> _Data provided_
Segment Open
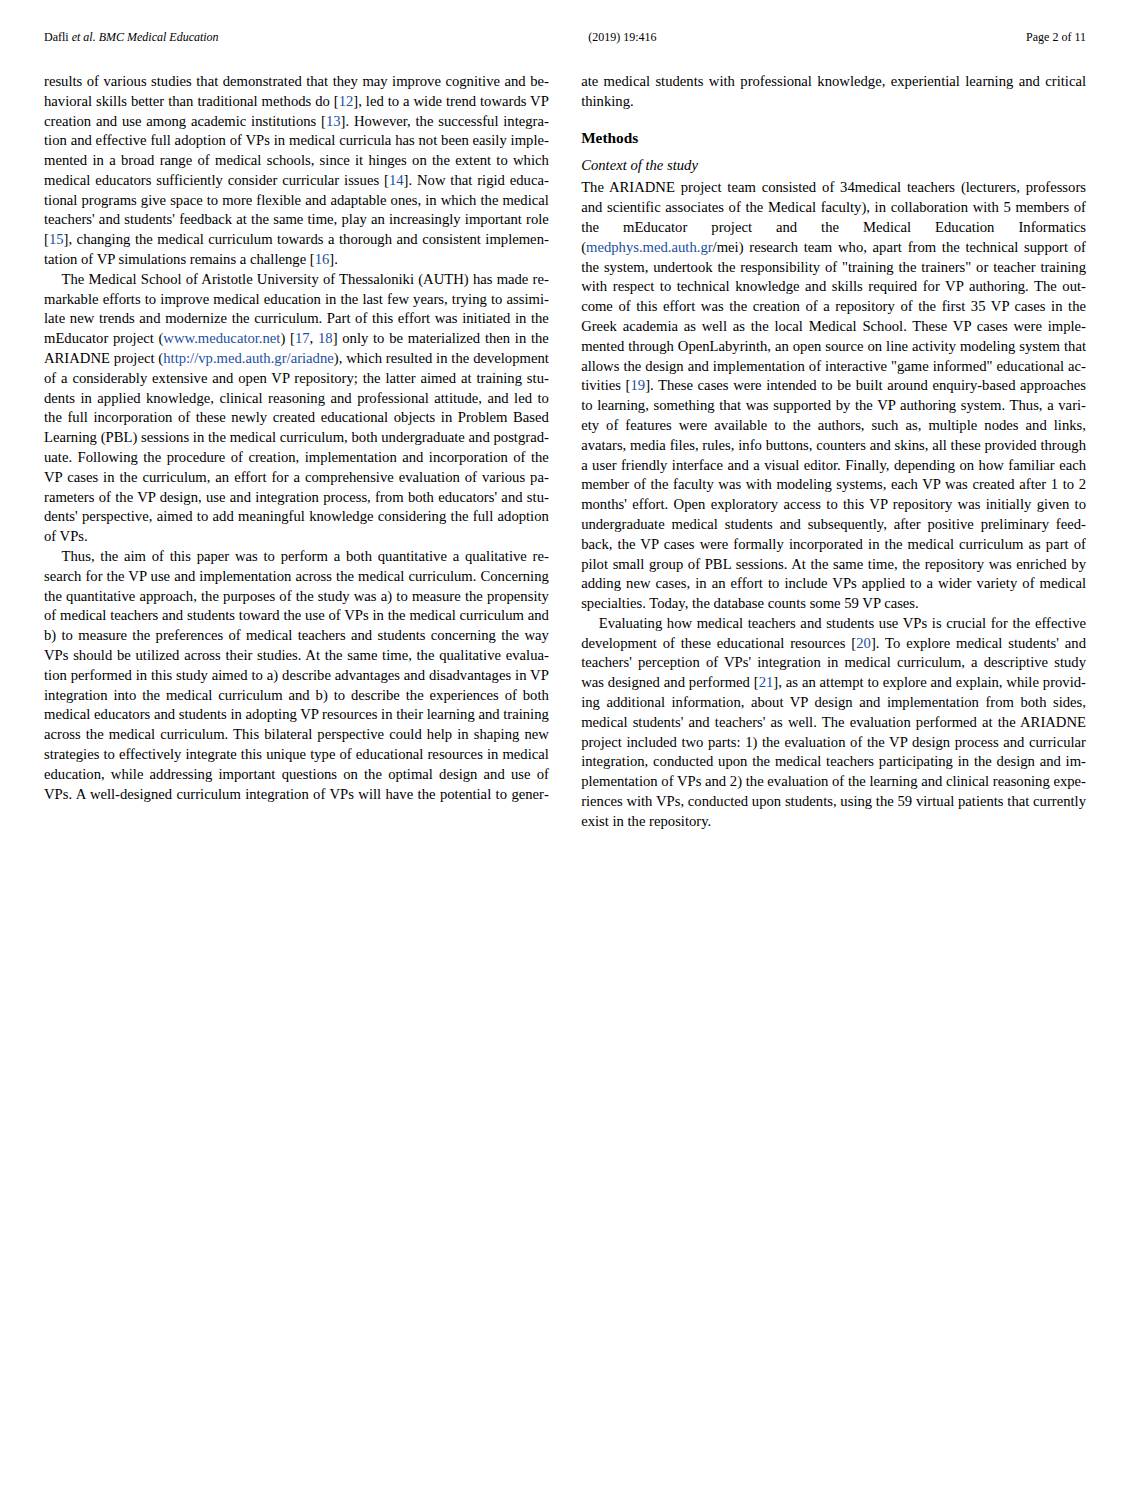Dafli et al. BMC Medical Education
(2019) 19:416
Page 2 of 11
results of various studies that demonstrated that they may improve cognitive and behavioral skills better than traditional methods do [12], led to a wide trend towards VP creation and use among academic institutions [13]. However, the successful integration and effective full adoption of VPs in medical curricula has not been easily implemented in a broad range of medical schools, since it hinges on the extent to which medical educators sufficiently consider curricular issues [14]. Now that rigid educational programs give space to more flexible and adaptable ones, in which the medical teachers' and students' feedback at the same time, play an increasingly important role [15], changing the medical curriculum towards a thorough and consistent implementation of VP simulations remains a challenge [16].
The Medical School of Aristotle University of Thessaloniki (AUTH) has made remarkable efforts to improve medical education in the last few years, trying to assimilate new trends and modernize the curriculum. Part of this effort was initiated in the mEducator project (www.meducator.net) [17, 18] only to be materialized then in the ARIADNE project (http://vp.med.auth.gr/ariadne), which resulted in the development of a considerably extensive and open VP repository; the latter aimed at training students in applied knowledge, clinical reasoning and professional attitude, and led to the full incorporation of these newly created educational objects in Problem Based Learning (PBL) sessions in the medical curriculum, both undergraduate and postgraduate. Following the procedure of creation, implementation and incorporation of the VP cases in the curriculum, an effort for a comprehensive evaluation of various parameters of the VP design, use and integration process, from both educators' and students' perspective, aimed to add meaningful knowledge considering the full adoption of VPs.
Thus, the aim of this paper was to perform a both quantitative a qualitative research for the VP use and implementation across the medical curriculum. Concerning the quantitative approach, the purposes of the study was a) to measure the propensity of medical teachers and students toward the use of VPs in the medical curriculum and b) to measure the preferences of medical teachers and students concerning the way VPs should be utilized across their studies. At the same time, the qualitative evaluation performed in this study aimed to a) describe advantages and disadvantages in VP integration into the medical curriculum and b) to describe the experiences of both medical educators and students in adopting VP resources in their learning and training across the medical curriculum. This bilateral perspective could help in shaping new strategies to effectively integrate this unique type of educational resources in medical education, while addressing important questions on the optimal design and use of VPs. A well-designed curriculum integration of VPs will have the potential to generate medical students with professional knowledge, experiential learning and critical thinking.
Methods
Context of the study
The ARIADNE project team consisted of 34medical teachers (lecturers, professors and scientific associates of the Medical faculty), in collaboration with 5 members of the mEducator project and the Medical Education Informatics (medphys.med.auth.gr/mei) research team who, apart from the technical support of the system, undertook the responsibility of "training the trainers" or teacher training with respect to technical knowledge and skills required for VP authoring. The outcome of this effort was the creation of a repository of the first 35 VP cases in the Greek academia as well as the local Medical School. These VP cases were implemented through OpenLabyrinth, an open source on line activity modeling system that allows the design and implementation of interactive "game informed" educational activities [19]. These cases were intended to be built around enquiry-based approaches to learning, something that was supported by the VP authoring system. Thus, a variety of features were available to the authors, such as, multiple nodes and links, avatars, media files, rules, info buttons, counters and skins, all these provided through a user friendly interface and a visual editor. Finally, depending on how familiar each member of the faculty was with modeling systems, each VP was created after 1 to 2 months' effort. Open exploratory access to this VP repository was initially given to undergraduate medical students and subsequently, after positive preliminary feedback, the VP cases were formally incorporated in the medical curriculum as part of pilot small group of PBL sessions. At the same time, the repository was enriched by adding new cases, in an effort to include VPs applied to a wider variety of medical specialties. Today, the database counts some 59 VP cases.
Evaluating how medical teachers and students use VPs is crucial for the effective development of these educational resources [20]. To explore medical students' and teachers' perception of VPs' integration in medical curriculum, a descriptive study was designed and performed [21], as an attempt to explore and explain, while providing additional information, about VP design and implementation from both sides, medical students' and teachers' as well. The evaluation performed at the ARIADNE project included two parts: 1) the evaluation of the VP design process and curricular integration, conducted upon the medical teachers participating in the design and implementation of VPs and 2) the evaluation of the learning and clinical reasoning experiences with VPs, conducted upon students, using the 59 virtual patients that currently exist in the repository.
Segment Closed
> _Task to complete_
This exercise asks for the data above to be given again exactly, without pictures.

> _Result for this task_
Dafli et al. BMC Medical Education
(2019) 19:416
Page 2 of 11
results of various studies that demonstrated that they may improve cognitive and behavioral skills better than traditional methods do [12], led to a wide trend towards VP creation and use among academic institutions [13]. However, the successful integration and effective full adoption of VPs in medical curricula has not been easily implemented in a broad range of medical schools, since it hinges on the extent to which medical educators sufficiently consider curricular issues [14]. Now that rigid educational programs give space to more flexible and adaptable ones, in which the medical teachers' and students' feedback at the same time, play an increasingly important role [15], changing the medical curriculum towards a thorough and consistent implementation of VP simulations remains a challenge [16].
The Medical School of Aristotle University of Thessaloniki (AUTH) has made remarkable efforts to improve medical education in the last few years, trying to assimilate new trends and modernize the curriculum. Part of this effort was initiated in the mEducator project (www.meducator.net) [17, 18] only to be materialized then in the ARIADNE project (http://vp.med.auth.gr/ariadne), which resulted in the development of a considerably extensive and open VP repository; the latter aimed at training students in applied knowledge, clinical reasoning and professional attitude, and led to the full incorporation of these newly created educational objects in Problem Based Learning (PBL) sessions in the medical curriculum, both undergraduate and postgraduate. Following the procedure of creation, implementation and incorporation of the VP cases in the curriculum, an effort for a comprehensive evaluation of various parameters of the VP design, use and integration process, from both educators' and students' perspective, aimed to add meaningful knowledge considering the full adoption of VPs.
Thus, the aim of this paper was to perform a both quantitative a qualitative research for the VP use and implementation across the medical curriculum. Concerning the quantitative approach, the purposes of the study was a) to measure the propensity of medical teachers and students toward the use of VPs in the medical curriculum and b) to measure the preferences of medical teachers and students concerning the way VPs should be utilized across their studies. At the same time, the qualitative evaluation performed in this study aimed to a) describe advantages and disadvantages in VP integration into the medical curriculum and b) to describe the experiences of both medical educators and students in adopting VP resources in their learning and training across the medical curriculum. This bilateral perspective could help in shaping new strategies to effectively integrate this unique type of educational resources in medical education, while addressing important questions on the optimal design and use of VPs. A well-designed curriculum integration of VPs will have the potential to generate medical students with professional knowledge, experiential learning and critical thinking.
Methods
Context of the study
The ARIADNE project team consisted of 34medical teachers (lecturers, professors and scientific associates of the Medical faculty), in collaboration with 5 members of the mEducator project and the Medical Education Informatics (medphys.med.auth.gr/mei) research team who, apart from the technical support of the system, undertook the responsibility of "training the trainers" or teacher training with respect to technical knowledge and skills required for VP authoring. The outcome of this effort was the creation of a repository of the first 35 VP cases in the Greek academia as well as the local Medical School. These VP cases were implemented through OpenLabyrinth, an open source on line activity modeling system that allows the design and implementation of interactive "game informed" educational activities [19]. These cases were intended to be built around enquiry-based approaches to learning, something that was supported by the VP authoring system. Thus, a variety of features were available to the authors, such as, multiple nodes and links, avatars, media files, rules, info buttons, counters and skins, all these provided through a user friendly interface and a visual editor. Finally, depending on how familiar each member of the faculty was with modeling systems, each VP was created after 1 to 2 months' effort. Open exploratory access to this VP repository was initially given to undergraduate medical students and subsequently, after positive preliminary feedback, the VP cases were formally incorporated in the medical curriculum as part of pilot small group of PBL sessions. At the same time, the repository was enriched by adding new cases, in an effort to include VPs applied to a wider variety of medical specialties. Today, the database counts some 59 VP cases.
Evaluating how medical teachers and students use VPs is crucial for the effective development of these educational resources [20]. To explore medical students' and teachers' perception of VPs' integration in medical curriculum, a descriptive study was designed and performed [21], as an attempt to explore and explain, while providing additional information, about VP design and implementation from both sides, medical students' and teachers' as well. The evaluation performed at the ARIADNE project included two parts: 1) the evaluation of the VP design process and curricular integration, conducted upon the medical teachers participating in the design and implementation of VPs and 2) the evaluation of the learning and clinical reasoning experiences with VPs, conducted upon students, using the 59 virtual patients that currently exist in the repository.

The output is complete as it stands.